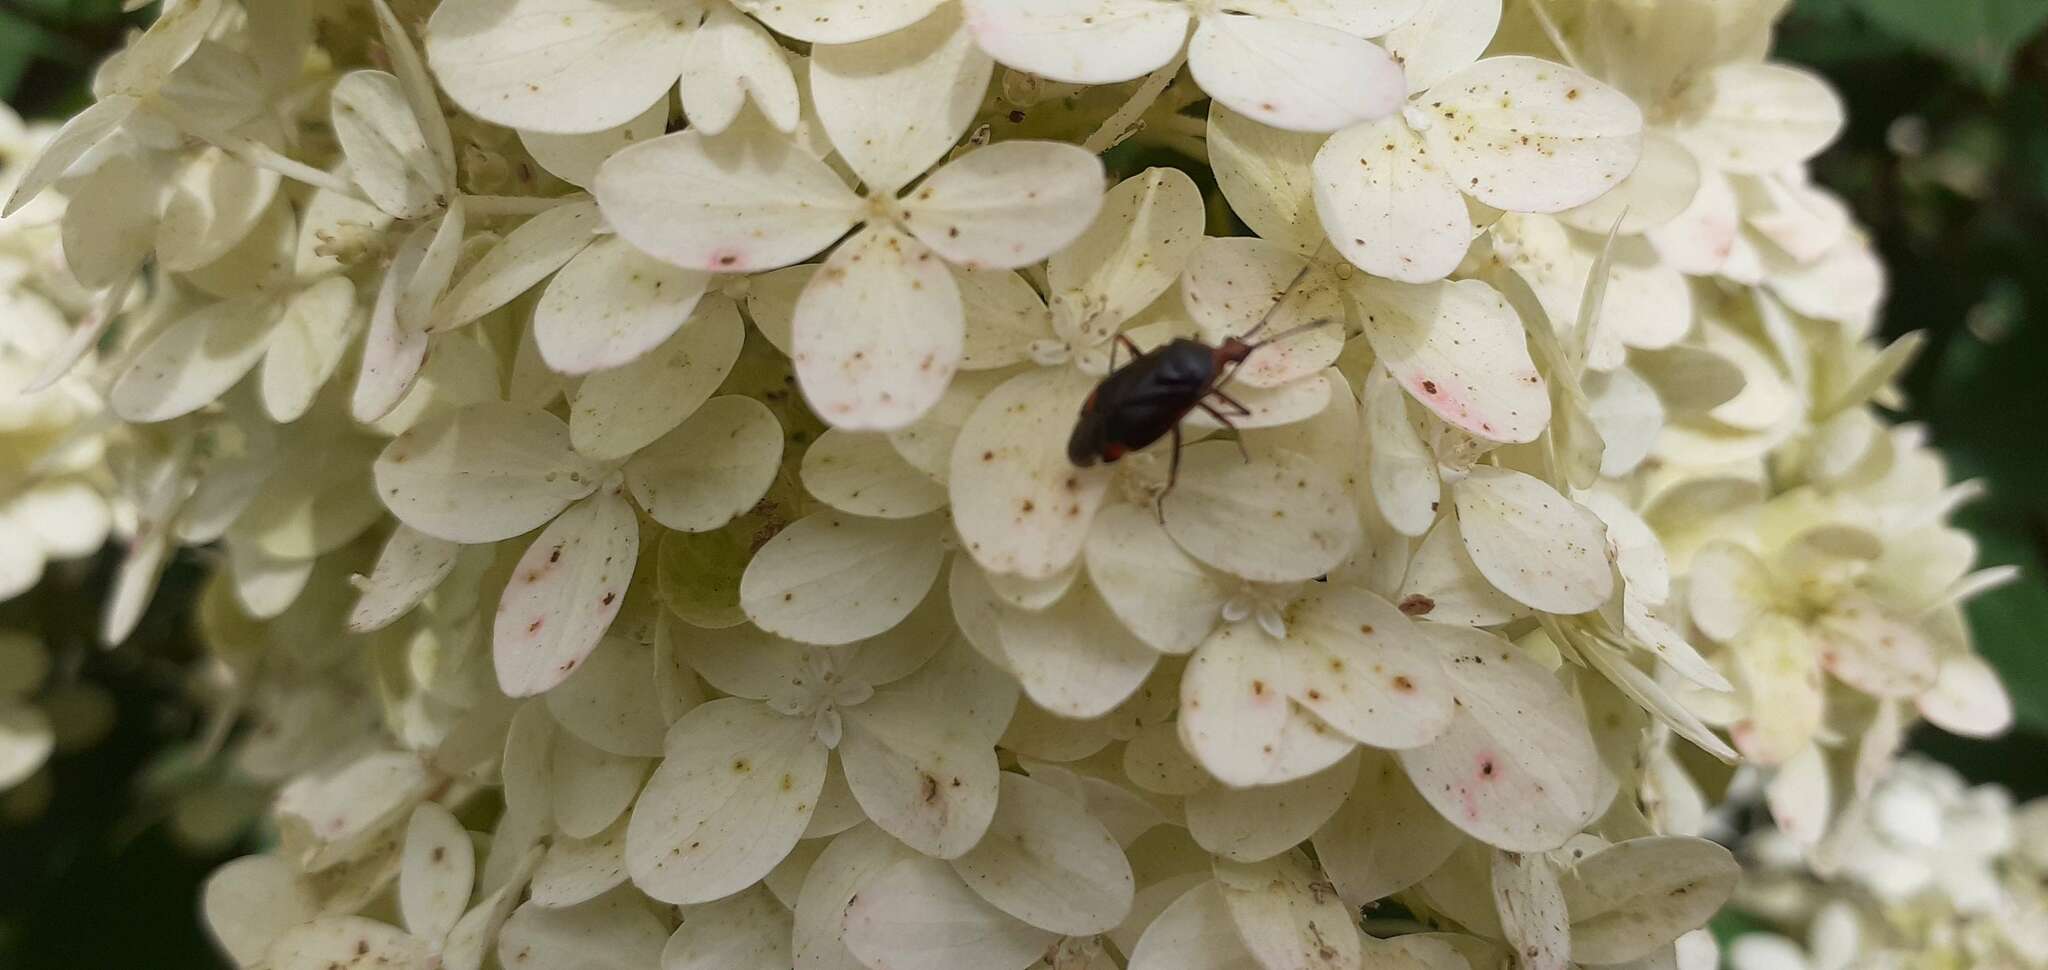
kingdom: Animalia
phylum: Arthropoda
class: Insecta
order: Hemiptera
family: Miridae
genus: Deraeocoris
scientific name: Deraeocoris ruber
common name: Plant bug
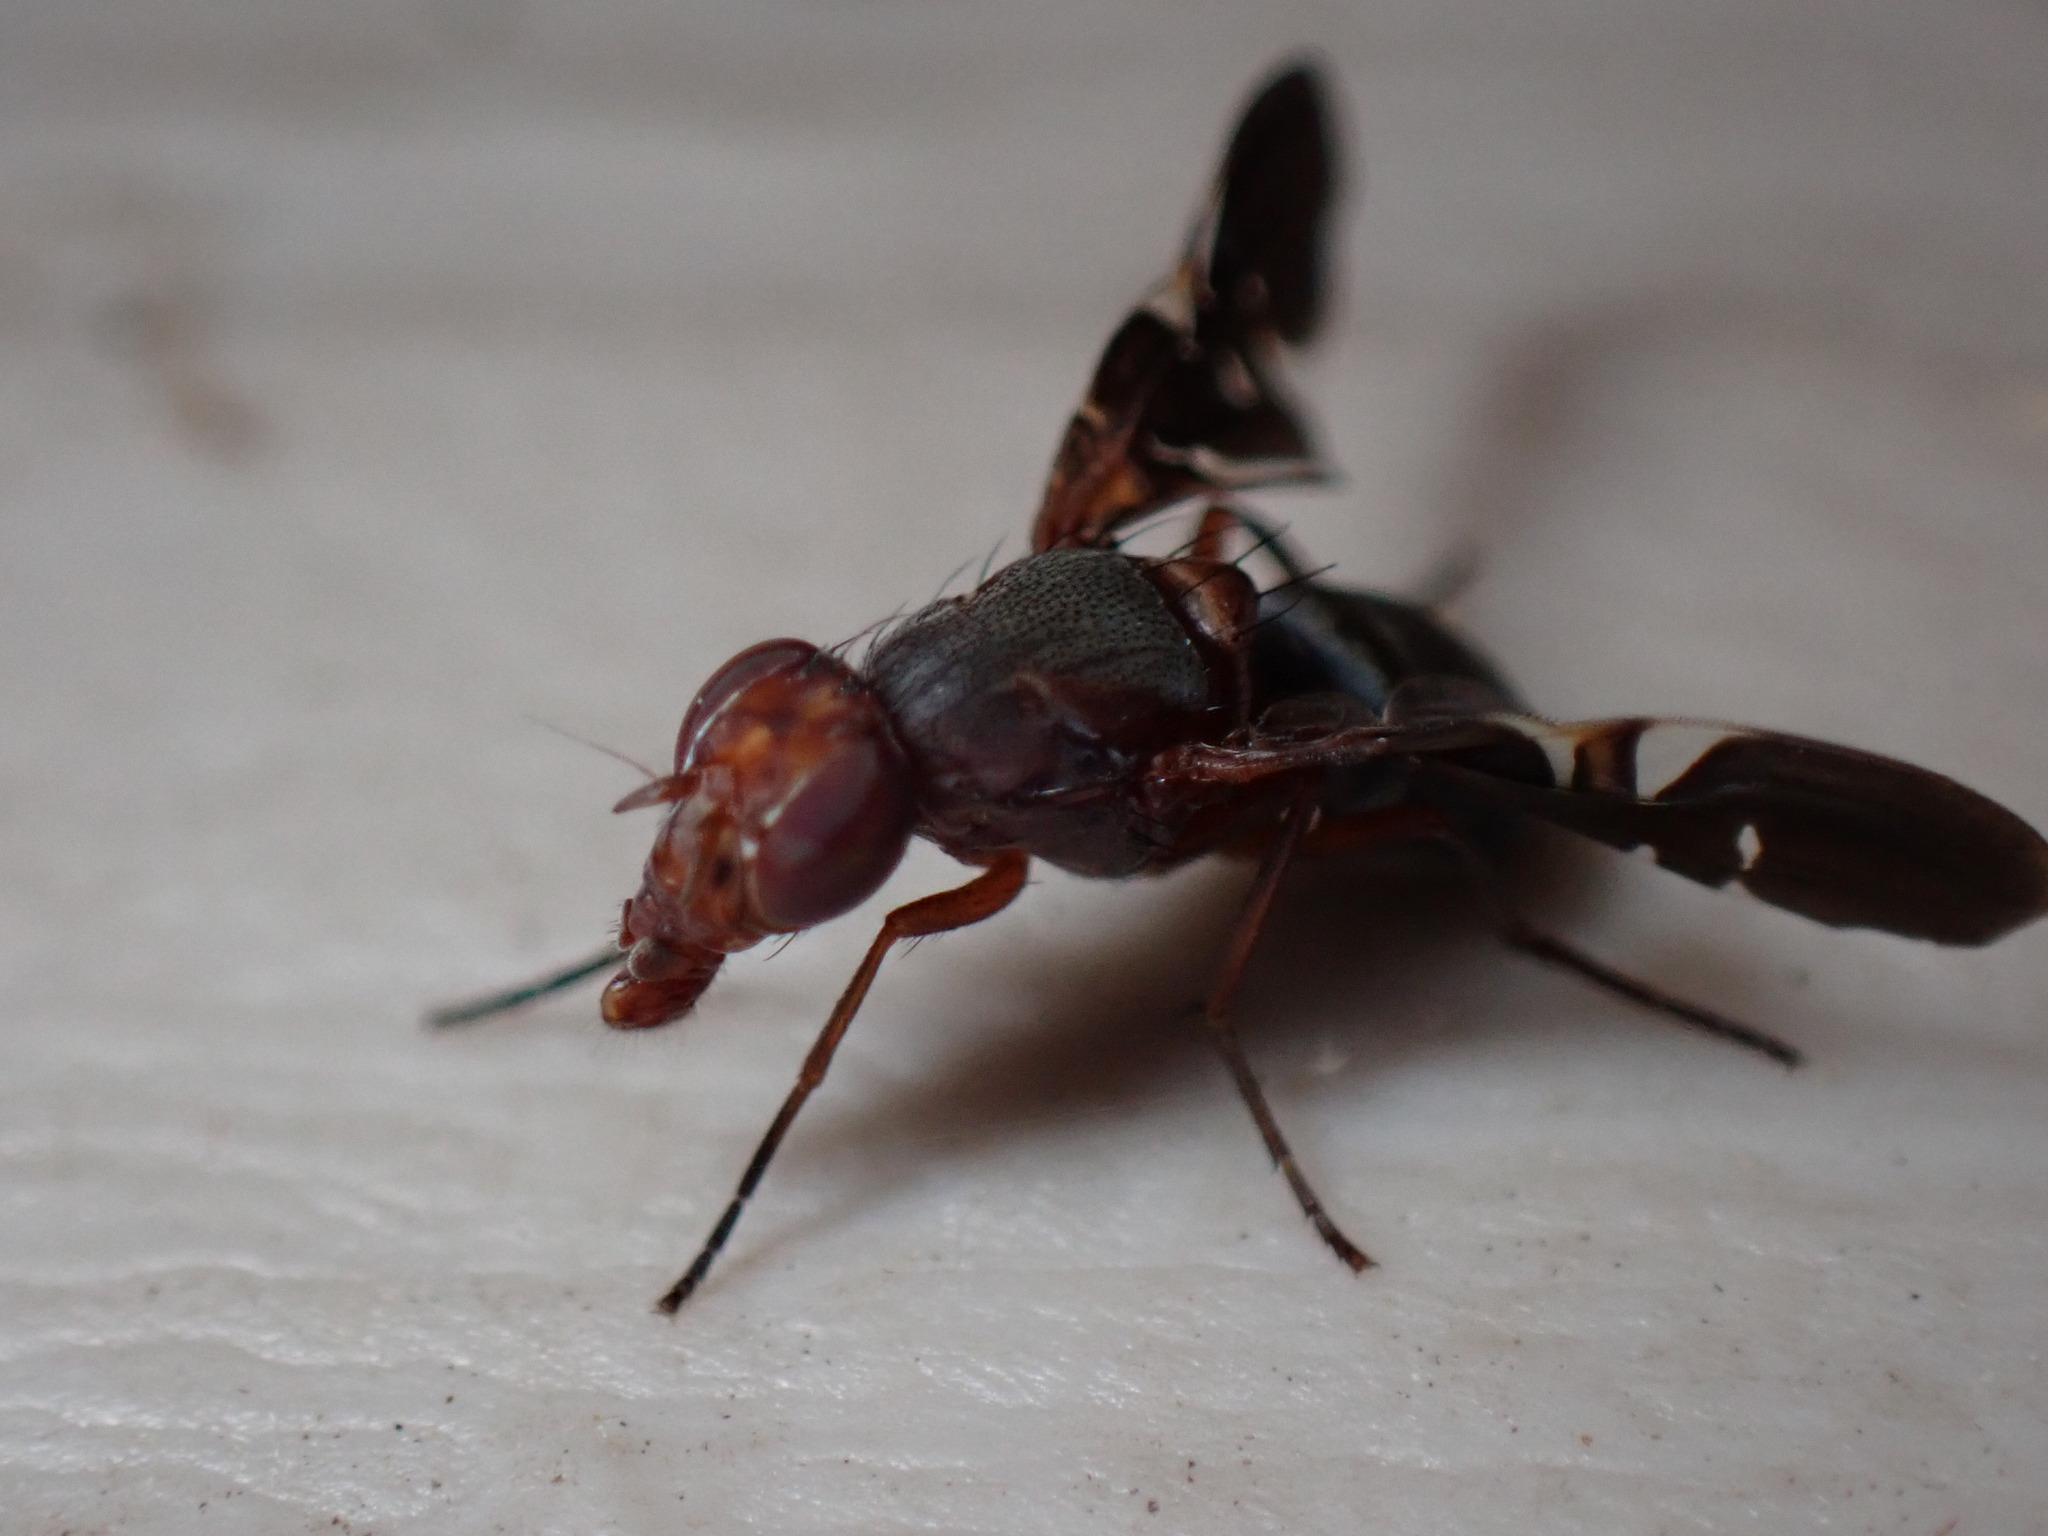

(AIM)
Rewrite the lines of the material above as a numbered list, skipping blank lines and leaving out the pictures.

(RESULT FOR THIS TASK)
1. kingdom: Animalia
2. phylum: Arthropoda
3. class: Insecta
4. order: Hemiptera
5. family: Miridae
6. genus: Deraeocoris
7. scientific name: Deraeocoris ruber
8. common name: Plant bug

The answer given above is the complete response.